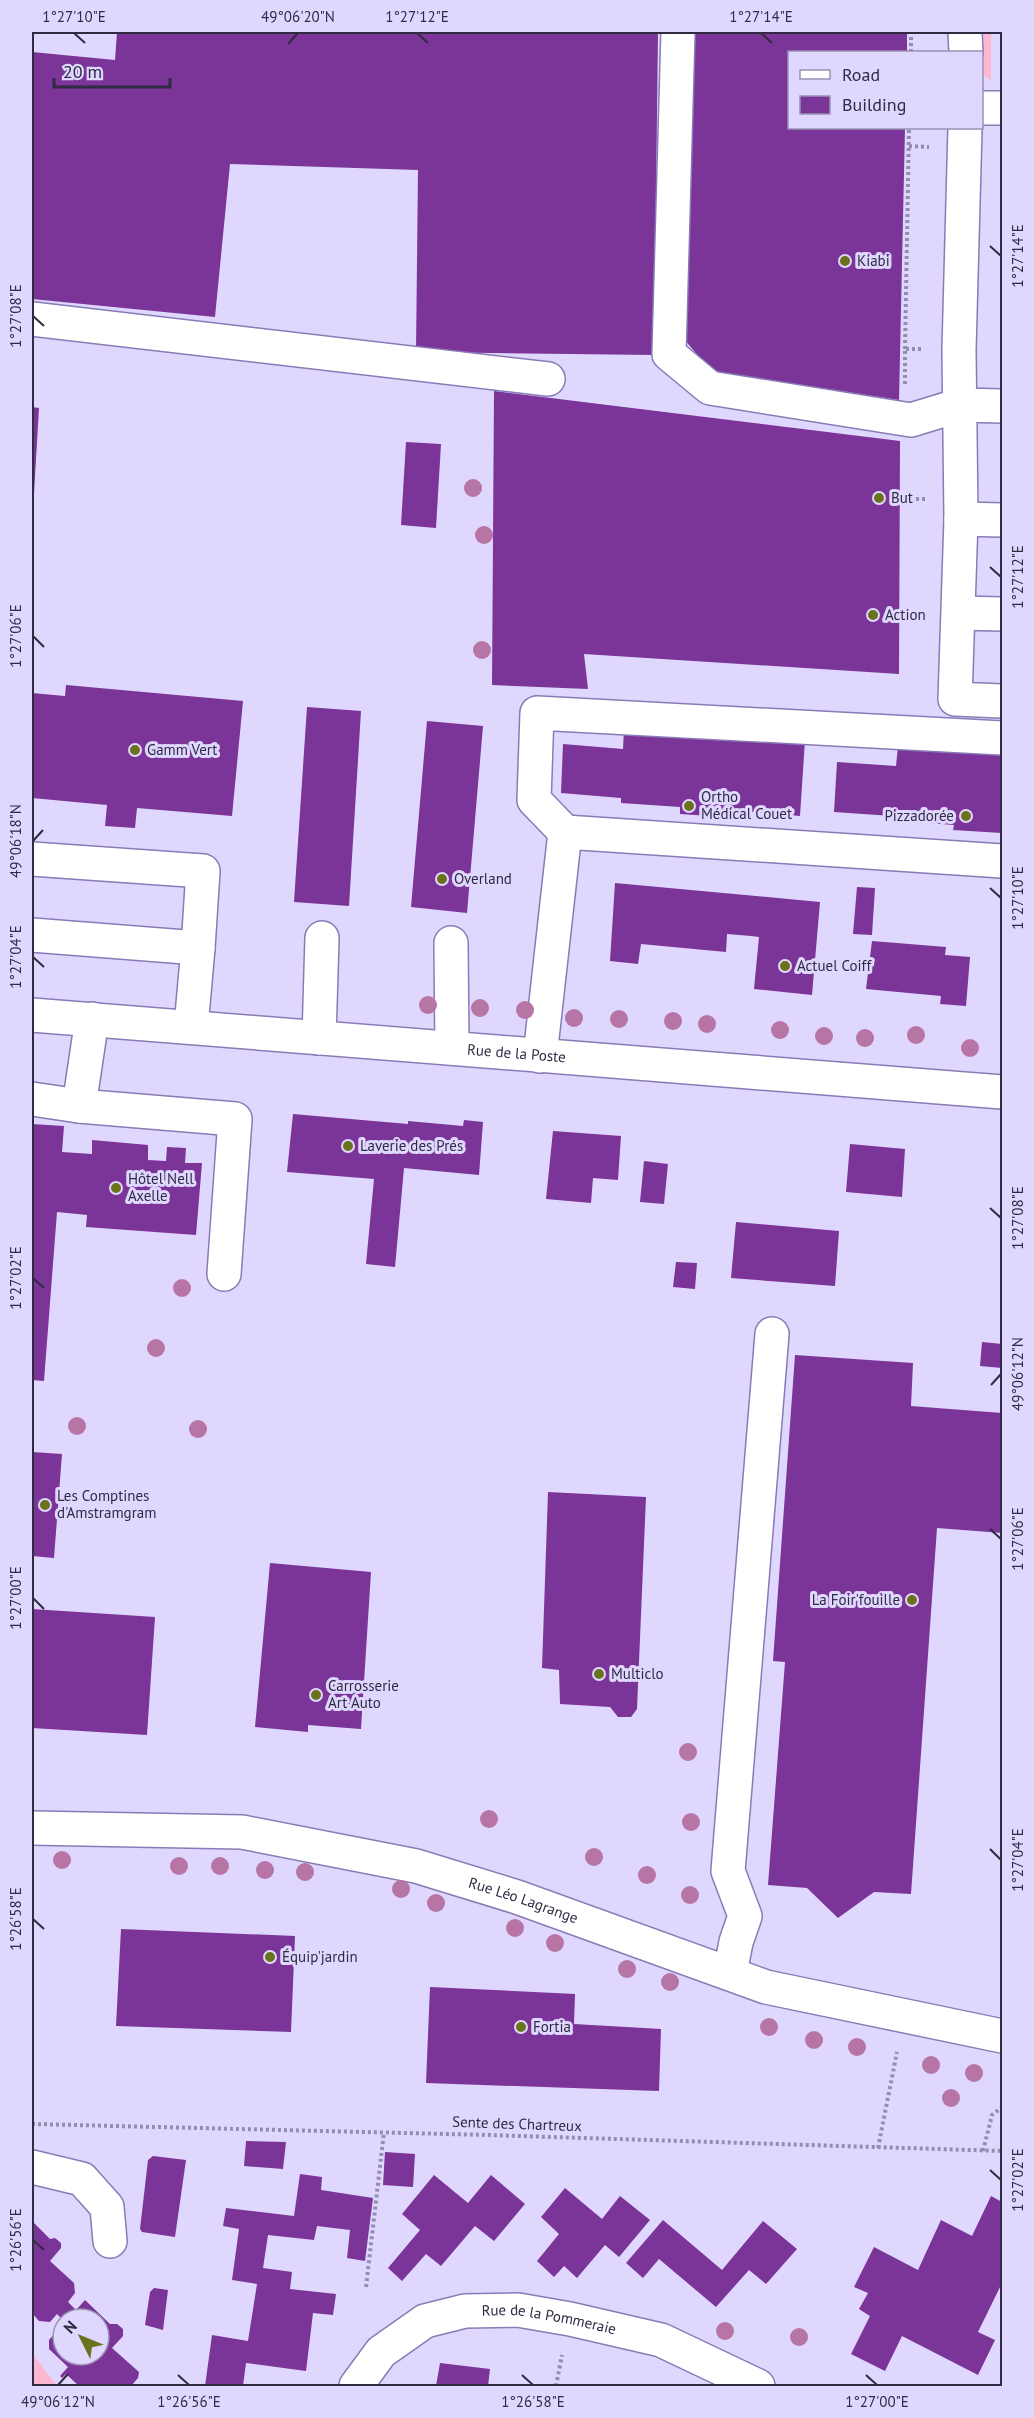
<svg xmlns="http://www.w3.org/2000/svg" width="1034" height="2418" viewBox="0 0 1034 2418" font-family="'PT Sans',sans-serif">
	<rect width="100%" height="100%" fill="#dfd7fe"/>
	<!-- green -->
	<g fill="#fdb7d1">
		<path d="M 984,32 L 991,32 L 991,81 L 984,75 Z"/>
		<path d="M 32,2353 L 57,2386 L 32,2386 Z"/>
	</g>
	<!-- building -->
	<g fill="#7b3498">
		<path d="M 117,32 L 658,32 L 654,355 L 416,352 L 418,170 L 230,164 L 215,317 L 32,299 L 32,52 L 115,60 Z"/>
		<path d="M 687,32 L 907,32 L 907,52 L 790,52 L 790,128 L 905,128 L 899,400 L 711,371 L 678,332 Z"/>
		<path d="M 494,391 L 900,441 L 899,674 L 584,654 L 588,689 L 492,685 Z"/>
		<path d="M 32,407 L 39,408 L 33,511 L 32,511 Z"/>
		<path d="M 406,442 L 441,444 L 436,528 L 401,525 Z"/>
		<path d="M 66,685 L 243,701 L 232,816 L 137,808 L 135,828 L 105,826 L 107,805 L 32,798 L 32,693 L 65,696 Z"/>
		<path d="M 307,707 L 361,711 L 349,906 L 294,902 Z"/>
		<path d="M 427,721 L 483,726 L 467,913 L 411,907 Z"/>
		<path d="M 624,728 L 805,740 L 800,816 L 740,811 L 740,818 L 680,814 L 680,807 L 621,803 L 621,798 L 561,793 L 563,744 L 623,749 Z"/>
		<path d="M 898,746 L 1002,752 L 1002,833 L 953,830 L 954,825 L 892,820 L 892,816 L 834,812 L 837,762 L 896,766 Z"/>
		<path d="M 615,883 L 820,902 L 812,995 L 754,989 L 759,937 L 751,936 L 727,934 L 726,952 L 641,944 L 638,964 L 610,961 Z"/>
		<path d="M 857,887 L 875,888 L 872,935 L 853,934 Z"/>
		<path d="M 872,941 L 946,947 L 945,955 L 970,957 L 966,1006 L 940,1004 L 941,996 L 866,989 Z"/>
		<path d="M 293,1114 L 408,1124 L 408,1121 L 463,1126 L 464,1120 L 483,1122 L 479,1175 L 404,1168 L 395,1267 L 366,1264 L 374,1179 L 287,1172 Z"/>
		<path d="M 32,1124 L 64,1126 L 62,1152 L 92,1154 L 92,1140 L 148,1145 L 148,1160 L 166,1161 L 167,1147 L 186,1148 L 185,1163 L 202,1163 L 196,1235 L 86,1227 L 87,1215 L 57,1212 L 44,1381 L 32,1380 Z"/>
		<path d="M 553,1131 L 621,1136 L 618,1180 L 593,1178 L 591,1203 L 546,1199 Z"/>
		<path d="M 850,1144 L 905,1149 L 902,1197 L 846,1192 Z"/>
		<path d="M 644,1161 L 668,1164 L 664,1204 L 640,1202 Z"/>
		<path d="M 736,1222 L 839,1231 L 835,1286 L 731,1278 Z"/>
		<path d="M 676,1262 L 697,1263 L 695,1289 L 673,1287 Z"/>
		<path d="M 982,1342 L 1002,1344 L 1002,1368 L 980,1366 Z"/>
		<path d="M 795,1355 L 913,1363 L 911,1406 L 1002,1413 L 1002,1533 L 937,1528 L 911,1894 L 874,1892 L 838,1918 L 807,1888 L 768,1885 L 785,1662 L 773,1661 Z"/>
		<path d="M 32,1452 L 62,1454 L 54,1558 L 32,1556 Z"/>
		<path d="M 548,1492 L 646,1497 L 637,1709 L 631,1717 L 618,1717 L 610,1707 L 560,1704 L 559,1670 L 542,1668 Z"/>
		<path d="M 270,1563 L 371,1572 L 361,1729 L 308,1725 L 308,1732 L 255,1727 Z"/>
		<path d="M 32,1609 L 155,1617 L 147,1735 L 32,1728 Z"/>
		<path d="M 121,1929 L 295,1936 L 291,2032 L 116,2026 Z"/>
		<path d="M 430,1987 L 575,1994 L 574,2024 L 661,2029 L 659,2091 L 426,2083 Z"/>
		<path d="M 246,2141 L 286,2142 L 283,2169 L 244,2166 Z"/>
		<path d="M 385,2152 L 415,2154 L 413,2187 L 383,2185 Z"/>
		<path d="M 153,2156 L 186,2160 L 175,2237 L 142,2232 L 140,2229 L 148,2160 Z"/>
		<path d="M 300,2174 L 322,2177 L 321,2190 L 373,2198 L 365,2261 L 347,2258 L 350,2230 L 317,2226 L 314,2240 L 268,2235 L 263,2268 L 292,2272 L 290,2289 L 336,2294 L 333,2315 L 313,2313 L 306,2371 L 246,2363 L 243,2386 L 205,2386 L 212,2335 L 248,2341 L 257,2284 L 232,2280 L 239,2229 L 223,2226 L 226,2208 L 294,2216 Z"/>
		<path d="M 434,2175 L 468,2203 L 491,2175 L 525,2204 L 494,2241 L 475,2226 L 441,2266 L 426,2254 L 402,2281 L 388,2268 L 420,2230 L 402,2214 Z"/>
		<path d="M 565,2188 L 602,2219 L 620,2196 L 650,2220 L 619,2257 L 605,2245 L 577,2278 L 564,2266 L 554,2277 L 537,2261 L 559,2234 L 541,2217 Z"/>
		<path d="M 991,2196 L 1002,2202 L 1002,2283 L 978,2332 L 995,2340 L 978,2375 L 902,2336 L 885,2371 L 851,2354 L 870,2316 L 859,2309 L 868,2293 L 854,2287 L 874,2247 L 918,2270 L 941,2220 L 972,2236 Z"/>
		<path d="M 663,2220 L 722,2270 L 763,2221 L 797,2249 L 766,2284 L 749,2270 L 716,2307 L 659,2259 L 643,2278 L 626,2263 Z"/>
		<path d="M 32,2221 L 50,2239 L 55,2238 L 61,2243 L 61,2248 L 50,2261 L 74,2283 L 75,2293 L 68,2302 L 76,2310 L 85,2300 L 110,2324 L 117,2324 L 123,2329 L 123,2336 L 112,2348 L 139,2372 L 138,2378 L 131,2386 L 79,2386 L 66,2374 L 62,2378 L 60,2376 L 68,2367 L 49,2349 L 49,2340 L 63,2324 L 63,2355 L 99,2355 L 99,2319 L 62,2319 L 57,2314 L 50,2322 L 39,2321 L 32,2313 Z"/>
		<path d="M 154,2288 L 168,2290 L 163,2330 L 145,2325 L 150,2292 Z"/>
		<path d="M 440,2363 L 490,2369 L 488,2386 L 436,2386 Z"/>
	</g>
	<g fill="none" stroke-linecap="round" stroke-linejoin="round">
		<!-- minor casing -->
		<g stroke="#897bb6" stroke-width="36">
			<g id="minor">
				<path d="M 678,32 L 669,354 L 710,388 L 911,420 L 960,405 L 1002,406"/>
				<path d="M 965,32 L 966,52"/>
				<path d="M 982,108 L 1002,108"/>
				<path d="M 32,319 L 548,379"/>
				<path d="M 961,519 L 959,350 L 965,128"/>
				<path d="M 1002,520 L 961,519 L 955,699 L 1002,701"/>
				<path d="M 959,613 L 1002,614"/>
				<path d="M 565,832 L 534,800 L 537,713 L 1002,738"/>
				<path d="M 32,859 L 203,871 L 198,948 L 191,1027"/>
				<path d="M 32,935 L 198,948"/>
				<path d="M 451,943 L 452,1048"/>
				<path id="s1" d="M 32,1015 L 1002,1092"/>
				<path d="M 319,1038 L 322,938"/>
				<path d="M 540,1056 L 565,832 L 1002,861"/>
				<path d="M 32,1099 L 79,1106 L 235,1119 L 224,1274"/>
				<path d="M 79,1106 L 92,1019"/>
				<path id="s2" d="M 32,1828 L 242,1832 L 416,1866 L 517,1897 L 766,1987 L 1002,2036"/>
				<path d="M 730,1973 L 736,1942 L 745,1916 L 728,1871 L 772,1334"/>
				<path d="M 32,2167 L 82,2179 L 107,2207 L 110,2241"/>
				<path id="s3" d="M 356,2386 L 381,2352 L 425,2321 L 465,2311 L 518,2310 L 570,2319 L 661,2340 L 758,2386"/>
			</g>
		</g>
		<!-- path -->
		<g stroke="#958dae" stroke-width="4" stroke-dasharray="3 3" stroke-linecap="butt">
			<path d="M 911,52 L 911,32"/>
			<path d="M 909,146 L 929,147"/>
			<path d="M 905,349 L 909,128"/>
			<path d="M 905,384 L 905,349 L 923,349"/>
			<path d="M 898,499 L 925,499"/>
			<path d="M 32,2124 L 488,2135 L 1002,2151"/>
			<path d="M 878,2148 L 897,2052"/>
			<path d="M 983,2151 L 992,2115 L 1002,2107"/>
			<path d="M 366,2287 L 384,2132"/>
			<path d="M 556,2386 L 562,2355"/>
		</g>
		<!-- minor -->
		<use href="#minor" stroke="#fff" stroke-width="33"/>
	</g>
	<!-- trees -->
	<g fill="#b675a5">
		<circle cx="473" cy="488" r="9"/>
		<circle cx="484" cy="535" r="9"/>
		<circle cx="482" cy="650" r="9"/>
		<circle cx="428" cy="1005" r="9"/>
		<circle cx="480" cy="1008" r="9"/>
		<circle cx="525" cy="1010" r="9"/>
		<circle cx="574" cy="1018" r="9"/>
		<circle cx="619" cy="1019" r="9"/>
		<circle cx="673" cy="1021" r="9"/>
		<circle cx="707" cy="1024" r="9"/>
		<circle cx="780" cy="1030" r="9"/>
		<circle cx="916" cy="1035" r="9"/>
		<circle cx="824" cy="1036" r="9"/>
		<circle cx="865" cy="1038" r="9"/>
		<circle cx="970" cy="1048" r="9"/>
		<circle cx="182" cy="1288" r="9"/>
		<circle cx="156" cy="1348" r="9"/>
		<circle cx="77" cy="1426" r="9"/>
		<circle cx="198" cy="1429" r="9"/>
		<circle cx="688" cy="1752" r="9"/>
		<circle cx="489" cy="1819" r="9"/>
		<circle cx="691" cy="1822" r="9"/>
		<circle cx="594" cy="1857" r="9"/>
		<circle cx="62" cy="1860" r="9"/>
		<circle cx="179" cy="1866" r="9"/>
		<circle cx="220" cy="1866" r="9"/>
		<circle cx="265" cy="1870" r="9"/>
		<circle cx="305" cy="1872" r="9"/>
		<circle cx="647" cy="1875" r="9"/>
		<circle cx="401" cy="1889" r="9"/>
		<circle cx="690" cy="1895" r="9"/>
		<circle cx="436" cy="1903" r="9"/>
		<circle cx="515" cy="1928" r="9"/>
		<circle cx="555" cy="1943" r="9"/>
		<circle cx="627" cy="1969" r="9"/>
		<circle cx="670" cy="1982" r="9"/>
		<circle cx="769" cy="2027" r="9"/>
		<circle cx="814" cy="2040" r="9"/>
		<circle cx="857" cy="2047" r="9"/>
		<circle cx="931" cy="2065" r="9"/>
		<circle cx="974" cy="2073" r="9"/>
		<circle cx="951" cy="2098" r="9"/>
		<circle cx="725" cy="2331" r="9"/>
		<circle cx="799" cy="2337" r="9"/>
	</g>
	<!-- ticks -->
	<path fill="none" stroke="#302a43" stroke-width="2" d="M 74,33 L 85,43M 417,33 L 428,43M 761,33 L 772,43M 288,44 L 298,33M 990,246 L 1001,256M 33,316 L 44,326M 990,567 L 1001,577M 33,636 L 44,647M 33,841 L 43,830M 990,888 L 1001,898M 33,957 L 44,967M 990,1208 L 1001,1218M 33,1278 L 44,1288M 991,1385 L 1001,1374M 990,1529 L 1001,1539M 33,1598 L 44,1609M 990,1849 L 1001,1860M 33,1919 L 44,1929M 990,2170 L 1001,2180M 33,2240 L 44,2250M 178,2375 L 189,2385M 522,2375 L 533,2385M 866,2375 L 877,2385M 58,2385 L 68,2374"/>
	<!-- markers -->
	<g fill="#6a721b" stroke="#dfd7fe" stroke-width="2">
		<circle cx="845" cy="261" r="6"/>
		<circle cx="879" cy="498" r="6"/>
		<circle cx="873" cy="615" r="6"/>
		<circle cx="135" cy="750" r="6"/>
		<circle cx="689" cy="806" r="6"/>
		<circle cx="966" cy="816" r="6"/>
		<circle cx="442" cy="879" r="6"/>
		<circle cx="785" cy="966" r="6"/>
		<circle cx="348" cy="1146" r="6"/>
		<circle cx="116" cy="1188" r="6"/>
		<circle cx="45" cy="1505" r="6"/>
		<circle cx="912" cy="1600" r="6"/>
		<circle cx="599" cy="1674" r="6"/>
		<circle cx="316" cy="1695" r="6"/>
		<circle cx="270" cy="1957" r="6"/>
		<circle cx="521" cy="2027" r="6"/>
	</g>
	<g text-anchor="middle" stroke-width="6" stroke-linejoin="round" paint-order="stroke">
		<!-- poi labels -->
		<g font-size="15" fill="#302a43" stroke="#dfd7fe" text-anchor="start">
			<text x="857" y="266">Kiabi</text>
			<text x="891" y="503">But</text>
			<text x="885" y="620">Action</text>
			<text x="147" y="755">Gamm Vert</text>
			<text x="701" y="802">Ortho<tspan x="701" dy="17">Médical Couet</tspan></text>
			<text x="954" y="821" text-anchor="end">Pizzadorée</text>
			<text x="454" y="884">Overland</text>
			<text x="797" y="971">Actuel Coiff</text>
			<text x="360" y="1151">Laverie des Prés</text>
			<text x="128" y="1184">Hôtel Nell<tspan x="128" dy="17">Axelle</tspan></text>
			<text x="57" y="1501">Les Comptines<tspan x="57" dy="17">d'Amstramgram</tspan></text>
			<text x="900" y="1605" text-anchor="end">La Foir'fouille</text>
			<text x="611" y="1679">Multiclo</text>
			<text x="328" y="1691">Carrosserie<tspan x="328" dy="17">Art Auto</tspan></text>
			<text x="282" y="1962">Équip'jardin</text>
			<text x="533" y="2032">Fortia</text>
		</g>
		<!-- street labels -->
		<g font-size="15" fill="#302a43" stroke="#dfd7fe">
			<text dy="5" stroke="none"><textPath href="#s1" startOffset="486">Rue de la Poste</textPath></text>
			<text dy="5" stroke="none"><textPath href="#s2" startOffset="500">Rue Léo Lagrange</textPath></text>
			<text transform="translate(517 2124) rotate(2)" y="5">Sente des Chartreux</text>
			<text dy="5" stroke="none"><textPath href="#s3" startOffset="222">Rue de la Pommeraie</textPath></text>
		</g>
	</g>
	<!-- border -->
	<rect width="1034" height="2418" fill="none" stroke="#dfd7fe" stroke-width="66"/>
	<!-- legend -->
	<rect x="788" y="51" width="195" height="78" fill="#dfd7fe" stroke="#9992b3" stroke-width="1.5"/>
	<rect x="800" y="70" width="30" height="9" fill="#ffffff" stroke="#9992b3" stroke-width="1.5"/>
	<text x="842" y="81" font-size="18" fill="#302a43">Road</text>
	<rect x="800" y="96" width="30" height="18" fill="#7b3498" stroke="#9992b3" stroke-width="1.5"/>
	<text x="842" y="111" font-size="18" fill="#302a43">Building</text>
	<!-- north arrow -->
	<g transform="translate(81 2337) rotate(313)"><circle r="28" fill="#dfd7fe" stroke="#9992b3" stroke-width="1.5"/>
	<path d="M0-4.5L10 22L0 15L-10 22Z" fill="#6a721b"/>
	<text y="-9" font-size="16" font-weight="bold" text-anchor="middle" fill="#302a43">N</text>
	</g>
	<!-- scale -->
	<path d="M54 78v9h116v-9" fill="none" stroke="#302a43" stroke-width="3"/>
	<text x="63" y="78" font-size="18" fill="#302a43" stroke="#dfd7fe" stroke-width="4.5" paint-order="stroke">20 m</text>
	<rect x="33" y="33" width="968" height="2352" fill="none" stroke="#302a43" stroke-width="2"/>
	<g font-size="15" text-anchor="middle" fill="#302a43">
		<text x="74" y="22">1°27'10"E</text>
		<text x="298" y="22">49°06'20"N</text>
		<text x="417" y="22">1°27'12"E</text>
		<text x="761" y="22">1°27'14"E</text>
		<text transform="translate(1018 256) rotate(-90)" y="5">1°27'14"E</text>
		<text transform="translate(16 316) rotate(-90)" y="5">1°27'08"E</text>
		<text transform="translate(1018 577) rotate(-90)" y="5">1°27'12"E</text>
		<text transform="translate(16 636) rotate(-90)" y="5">1°27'06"E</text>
		<text transform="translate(16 841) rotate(-90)" y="5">49°06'18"N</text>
		<text transform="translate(1018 898) rotate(-90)" y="5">1°27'10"E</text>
		<text transform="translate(16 957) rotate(-90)" y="5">1°27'04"E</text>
		<text transform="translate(1018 1218) rotate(-90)" y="5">1°27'08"E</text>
		<text transform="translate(16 1278) rotate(-90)" y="5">1°27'02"E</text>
		<text transform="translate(1018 1374) rotate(-90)" y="5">49°06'12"N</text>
		<text transform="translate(1018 1539) rotate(-90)" y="5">1°27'06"E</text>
		<text transform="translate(16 1598) rotate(-90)" y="5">1°27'00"E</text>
		<text transform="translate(1018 1860) rotate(-90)" y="5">1°27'04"E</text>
		<text transform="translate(16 1919) rotate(-90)" y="5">1°26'58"E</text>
		<text transform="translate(1018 2180) rotate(-90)" y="5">1°27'02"E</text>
		<text transform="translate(16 2240) rotate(-90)" y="5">1°26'56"E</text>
		<text x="58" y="2407">49°06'12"N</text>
		<text x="189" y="2407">1°26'56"E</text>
		<text x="533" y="2407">1°26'58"E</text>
		<text x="877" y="2407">1°27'00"E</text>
	</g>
</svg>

▶ Task statement:
Using the entries above, copy out all lines that contain the string "linejoin".

▶ Reply:
	<g fill="none" stroke-linecap="round" stroke-linejoin="round">
	<g text-anchor="middle" stroke-width="6" stroke-linejoin="round" paint-order="stroke">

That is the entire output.